__ASSIGNED TASK__. Transcribe all of the listing exactly.

::::

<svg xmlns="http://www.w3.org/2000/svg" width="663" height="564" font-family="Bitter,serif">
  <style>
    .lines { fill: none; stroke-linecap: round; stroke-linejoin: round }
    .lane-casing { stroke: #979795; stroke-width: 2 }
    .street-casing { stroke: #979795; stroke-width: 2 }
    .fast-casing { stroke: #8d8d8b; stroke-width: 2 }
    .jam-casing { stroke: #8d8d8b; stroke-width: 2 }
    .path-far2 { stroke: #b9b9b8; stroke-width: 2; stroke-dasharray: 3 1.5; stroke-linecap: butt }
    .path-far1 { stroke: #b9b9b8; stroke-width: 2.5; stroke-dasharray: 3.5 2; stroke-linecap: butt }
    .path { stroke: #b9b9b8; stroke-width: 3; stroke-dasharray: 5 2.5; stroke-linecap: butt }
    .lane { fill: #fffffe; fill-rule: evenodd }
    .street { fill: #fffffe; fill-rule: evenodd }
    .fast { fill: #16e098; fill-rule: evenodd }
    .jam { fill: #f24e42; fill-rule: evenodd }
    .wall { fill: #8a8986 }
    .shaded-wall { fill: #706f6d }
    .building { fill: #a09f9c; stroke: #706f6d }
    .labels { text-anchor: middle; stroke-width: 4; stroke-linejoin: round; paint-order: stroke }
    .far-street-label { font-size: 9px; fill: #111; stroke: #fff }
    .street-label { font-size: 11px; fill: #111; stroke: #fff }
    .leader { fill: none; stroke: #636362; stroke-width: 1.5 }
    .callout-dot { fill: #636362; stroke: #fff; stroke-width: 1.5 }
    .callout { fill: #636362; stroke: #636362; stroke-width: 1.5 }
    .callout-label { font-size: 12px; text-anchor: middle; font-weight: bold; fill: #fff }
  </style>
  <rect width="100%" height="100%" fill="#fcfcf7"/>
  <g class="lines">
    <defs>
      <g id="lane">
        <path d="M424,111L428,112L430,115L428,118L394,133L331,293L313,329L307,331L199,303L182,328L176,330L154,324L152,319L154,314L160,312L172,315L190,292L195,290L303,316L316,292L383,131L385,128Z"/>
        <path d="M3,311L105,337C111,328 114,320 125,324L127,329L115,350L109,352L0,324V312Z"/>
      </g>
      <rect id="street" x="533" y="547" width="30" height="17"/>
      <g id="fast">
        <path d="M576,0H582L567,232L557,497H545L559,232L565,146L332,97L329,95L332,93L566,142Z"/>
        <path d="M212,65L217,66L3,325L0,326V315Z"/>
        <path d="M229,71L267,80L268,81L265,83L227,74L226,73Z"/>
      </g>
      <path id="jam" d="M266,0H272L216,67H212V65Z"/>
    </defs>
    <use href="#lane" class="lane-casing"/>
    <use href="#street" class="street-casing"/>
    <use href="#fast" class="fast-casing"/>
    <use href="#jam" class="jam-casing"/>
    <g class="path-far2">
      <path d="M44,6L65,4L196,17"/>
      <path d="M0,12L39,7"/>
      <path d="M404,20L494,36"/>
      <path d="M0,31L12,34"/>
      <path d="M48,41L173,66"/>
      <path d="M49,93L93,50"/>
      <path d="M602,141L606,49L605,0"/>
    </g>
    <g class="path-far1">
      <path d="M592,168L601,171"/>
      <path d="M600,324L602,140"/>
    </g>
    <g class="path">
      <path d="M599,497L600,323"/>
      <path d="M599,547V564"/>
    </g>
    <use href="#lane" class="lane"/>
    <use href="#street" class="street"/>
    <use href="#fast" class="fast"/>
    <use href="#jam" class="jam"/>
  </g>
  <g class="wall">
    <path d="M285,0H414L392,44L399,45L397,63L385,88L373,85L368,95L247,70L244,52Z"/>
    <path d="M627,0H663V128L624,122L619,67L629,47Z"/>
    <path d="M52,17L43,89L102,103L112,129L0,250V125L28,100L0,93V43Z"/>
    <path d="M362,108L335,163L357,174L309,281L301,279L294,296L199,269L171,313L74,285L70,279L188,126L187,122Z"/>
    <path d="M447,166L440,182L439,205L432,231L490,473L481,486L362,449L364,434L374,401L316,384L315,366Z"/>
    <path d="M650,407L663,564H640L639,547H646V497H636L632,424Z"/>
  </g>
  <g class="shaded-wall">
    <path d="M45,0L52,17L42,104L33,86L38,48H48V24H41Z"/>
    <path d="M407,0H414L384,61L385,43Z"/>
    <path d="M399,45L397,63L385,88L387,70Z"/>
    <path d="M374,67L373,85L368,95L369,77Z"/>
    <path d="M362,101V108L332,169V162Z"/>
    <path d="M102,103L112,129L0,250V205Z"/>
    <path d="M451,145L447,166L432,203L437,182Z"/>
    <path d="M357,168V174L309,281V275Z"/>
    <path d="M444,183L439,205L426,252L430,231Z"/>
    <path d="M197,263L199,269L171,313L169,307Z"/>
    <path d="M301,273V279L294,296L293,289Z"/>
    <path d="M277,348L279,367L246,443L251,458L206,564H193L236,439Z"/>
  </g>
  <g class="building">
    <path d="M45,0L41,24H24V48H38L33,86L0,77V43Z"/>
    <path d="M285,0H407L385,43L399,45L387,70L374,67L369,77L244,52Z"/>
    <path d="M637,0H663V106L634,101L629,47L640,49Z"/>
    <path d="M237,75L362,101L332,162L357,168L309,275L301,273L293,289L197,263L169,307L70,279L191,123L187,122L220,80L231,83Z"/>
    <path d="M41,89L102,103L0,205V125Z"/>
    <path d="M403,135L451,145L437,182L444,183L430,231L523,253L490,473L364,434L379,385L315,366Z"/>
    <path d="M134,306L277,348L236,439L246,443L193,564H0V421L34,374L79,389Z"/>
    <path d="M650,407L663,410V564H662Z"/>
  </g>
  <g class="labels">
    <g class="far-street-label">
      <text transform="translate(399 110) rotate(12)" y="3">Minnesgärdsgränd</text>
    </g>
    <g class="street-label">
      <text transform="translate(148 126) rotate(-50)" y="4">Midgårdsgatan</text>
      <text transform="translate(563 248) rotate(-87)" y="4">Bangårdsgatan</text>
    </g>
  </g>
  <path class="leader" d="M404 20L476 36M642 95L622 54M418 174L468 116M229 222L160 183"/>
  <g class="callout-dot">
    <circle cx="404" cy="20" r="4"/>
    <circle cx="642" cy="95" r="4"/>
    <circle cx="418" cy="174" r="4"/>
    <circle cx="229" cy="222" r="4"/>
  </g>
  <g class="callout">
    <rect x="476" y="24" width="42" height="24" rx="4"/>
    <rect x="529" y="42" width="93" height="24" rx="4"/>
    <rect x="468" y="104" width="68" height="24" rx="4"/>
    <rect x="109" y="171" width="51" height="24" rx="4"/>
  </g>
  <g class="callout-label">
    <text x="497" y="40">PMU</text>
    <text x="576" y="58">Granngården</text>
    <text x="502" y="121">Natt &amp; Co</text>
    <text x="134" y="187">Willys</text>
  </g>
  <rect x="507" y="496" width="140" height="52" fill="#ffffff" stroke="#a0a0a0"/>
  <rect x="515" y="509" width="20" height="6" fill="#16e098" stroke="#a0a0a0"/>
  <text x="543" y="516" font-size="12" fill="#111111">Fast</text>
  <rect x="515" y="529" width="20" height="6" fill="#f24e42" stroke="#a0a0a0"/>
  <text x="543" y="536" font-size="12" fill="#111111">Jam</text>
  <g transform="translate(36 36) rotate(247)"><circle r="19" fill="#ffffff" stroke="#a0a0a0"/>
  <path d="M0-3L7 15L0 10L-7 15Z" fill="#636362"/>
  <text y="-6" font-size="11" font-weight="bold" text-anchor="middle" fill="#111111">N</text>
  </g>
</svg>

::::

__RESULT OF THIS EXERCISE__.
<svg xmlns="http://www.w3.org/2000/svg" width="663" height="564" font-family="Bitter,serif">
  <style>
    .lines { fill: none; stroke-linecap: round; stroke-linejoin: round }
    .lane-casing { stroke: #979795; stroke-width: 2 }
    .street-casing { stroke: #979795; stroke-width: 2 }
    .fast-casing { stroke: #8d8d8b; stroke-width: 2 }
    .jam-casing { stroke: #8d8d8b; stroke-width: 2 }
    .path-far2 { stroke: #b9b9b8; stroke-width: 2; stroke-dasharray: 3 1.5; stroke-linecap: butt }
    .path-far1 { stroke: #b9b9b8; stroke-width: 2.5; stroke-dasharray: 3.5 2; stroke-linecap: butt }
    .path { stroke: #b9b9b8; stroke-width: 3; stroke-dasharray: 5 2.5; stroke-linecap: butt }
    .lane { fill: #fffffe; fill-rule: evenodd }
    .street { fill: #fffffe; fill-rule: evenodd }
    .fast { fill: #16e098; fill-rule: evenodd }
    .jam { fill: #f24e42; fill-rule: evenodd }
    .wall { fill: #8a8986 }
    .shaded-wall { fill: #706f6d }
    .building { fill: #a09f9c; stroke: #706f6d }
    .labels { text-anchor: middle; stroke-width: 4; stroke-linejoin: round; paint-order: stroke }
    .far-street-label { font-size: 9px; fill: #111; stroke: #fff }
    .street-label { font-size: 11px; fill: #111; stroke: #fff }
    .leader { fill: none; stroke: #636362; stroke-width: 1.5 }
    .callout-dot { fill: #636362; stroke: #fff; stroke-width: 1.5 }
    .callout { fill: #636362; stroke: #636362; stroke-width: 1.5 }
    .callout-label { font-size: 12px; text-anchor: middle; font-weight: bold; fill: #fff }
  </style>
  <rect width="100%" height="100%" fill="#fcfcf7"/>
  <g class="lines">
    <defs>
      <g id="lane">
        <path d="M424,111L428,112L430,115L428,118L394,133L331,293L313,329L307,331L199,303L182,328L176,330L154,324L152,319L154,314L160,312L172,315L190,292L195,290L303,316L316,292L383,131L385,128Z"/>
        <path d="M3,311L105,337C111,328 114,320 125,324L127,329L115,350L109,352L0,324V312Z"/>
      </g>
      <rect id="street" x="533" y="547" width="30" height="17"/>
      <g id="fast">
        <path d="M576,0H582L567,232L557,497H545L559,232L565,146L332,97L329,95L332,93L566,142Z"/>
        <path d="M212,65L217,66L3,325L0,326V315Z"/>
        <path d="M229,71L267,80L268,81L265,83L227,74L226,73Z"/>
      </g>
      <path id="jam" d="M266,0H272L216,67H212V65Z"/>
    </defs>
    <use href="#lane" class="lane-casing"/>
    <use href="#street" class="street-casing"/>
    <use href="#fast" class="fast-casing"/>
    <use href="#jam" class="jam-casing"/>
    <g class="path-far2">
      <path d="M44,6L65,4L196,17"/>
      <path d="M0,12L39,7"/>
      <path d="M404,20L494,36"/>
      <path d="M0,31L12,34"/>
      <path d="M48,41L173,66"/>
      <path d="M49,93L93,50"/>
      <path d="M602,141L606,49L605,0"/>
    </g>
    <g class="path-far1">
      <path d="M592,168L601,171"/>
      <path d="M600,324L602,140"/>
    </g>
    <g class="path">
      <path d="M599,497L600,323"/>
      <path d="M599,547V564"/>
    </g>
    <use href="#lane" class="lane"/>
    <use href="#street" class="street"/>
    <use href="#fast" class="fast"/>
    <use href="#jam" class="jam"/>
  </g>
  <g class="wall">
    <path d="M285,0H414L392,44L399,45L397,63L385,88L373,85L368,95L247,70L244,52Z"/>
    <path d="M627,0H663V128L624,122L619,67L629,47Z"/>
    <path d="M52,17L43,89L102,103L112,129L0,250V125L28,100L0,93V43Z"/>
    <path d="M362,108L335,163L357,174L309,281L301,279L294,296L199,269L171,313L74,285L70,279L188,126L187,122Z"/>
    <path d="M447,166L440,182L439,205L432,231L490,473L481,486L362,449L364,434L374,401L316,384L315,366Z"/>
    <path d="M650,407L663,564H640L639,547H646V497H636L632,424Z"/>
  </g>
  <g class="shaded-wall">
    <path d="M45,0L52,17L42,104L33,86L38,48H48V24H41Z"/>
    <path d="M407,0H414L384,61L385,43Z"/>
    <path d="M399,45L397,63L385,88L387,70Z"/>
    <path d="M374,67L373,85L368,95L369,77Z"/>
    <path d="M362,101V108L332,169V162Z"/>
    <path d="M102,103L112,129L0,250V205Z"/>
    <path d="M451,145L447,166L432,203L437,182Z"/>
    <path d="M357,168V174L309,281V275Z"/>
    <path d="M444,183L439,205L426,252L430,231Z"/>
    <path d="M197,263L199,269L171,313L169,307Z"/>
    <path d="M301,273V279L294,296L293,289Z"/>
    <path d="M277,348L279,367L246,443L251,458L206,564H193L236,439Z"/>
  </g>
  <g class="building">
    <path d="M45,0L41,24H24V48H38L33,86L0,77V43Z"/>
    <path d="M285,0H407L385,43L399,45L387,70L374,67L369,77L244,52Z"/>
    <path d="M637,0H663V106L634,101L629,47L640,49Z"/>
    <path d="M237,75L362,101L332,162L357,168L309,275L301,273L293,289L197,263L169,307L70,279L191,123L187,122L220,80L231,83Z"/>
    <path d="M41,89L102,103L0,205V125Z"/>
    <path d="M403,135L451,145L437,182L444,183L430,231L523,253L490,473L364,434L379,385L315,366Z"/>
    <path d="M134,306L277,348L236,439L246,443L193,564H0V421L34,374L79,389Z"/>
    <path d="M650,407L663,410V564H662Z"/>
  </g>
  <g class="labels">
    <g class="far-street-label">
      <text transform="translate(399 110) rotate(12)" y="3">Minnesgärdsgränd</text>
    </g>
    <g class="street-label">
      <text transform="translate(148 126) rotate(-50)" y="4">Midgårdsgatan</text>
      <text transform="translate(563 248) rotate(-87)" y="4">Bangårdsgatan</text>
    </g>
  </g>
  <path class="leader" d="M404 20L476 36M642 95L622 54M418 174L468 116M229 222L160 183"/>
  <g class="callout-dot">
    <circle cx="404" cy="20" r="4"/>
    <circle cx="642" cy="95" r="4"/>
    <circle cx="418" cy="174" r="4"/>
    <circle cx="229" cy="222" r="4"/>
  </g>
  <g class="callout">
    <rect x="476" y="24" width="42" height="24" rx="4"/>
    <rect x="529" y="42" width="93" height="24" rx="4"/>
    <rect x="468" y="104" width="68" height="24" rx="4"/>
    <rect x="109" y="171" width="51" height="24" rx="4"/>
  </g>
  <g class="callout-label">
    <text x="497" y="40">PMU</text>
    <text x="576" y="58">Granngården</text>
    <text x="502" y="121">Natt &amp; Co</text>
    <text x="134" y="187">Willys</text>
  </g>
  <rect x="507" y="496" width="140" height="52" fill="#ffffff" stroke="#a0a0a0"/>
  <rect x="515" y="509" width="20" height="6" fill="#16e098" stroke="#a0a0a0"/>
  <text x="543" y="516" font-size="12" fill="#111111">Fast</text>
  <rect x="515" y="529" width="20" height="6" fill="#f24e42" stroke="#a0a0a0"/>
  <text x="543" y="536" font-size="12" fill="#111111">Jam</text>
  <g transform="translate(36 36) rotate(247)"><circle r="19" fill="#ffffff" stroke="#a0a0a0"/>
  <path d="M0-3L7 15L0 10L-7 15Z" fill="#636362"/>
  <text y="-6" font-size="11" font-weight="bold" text-anchor="middle" fill="#111111">N</text>
  </g>
</svg>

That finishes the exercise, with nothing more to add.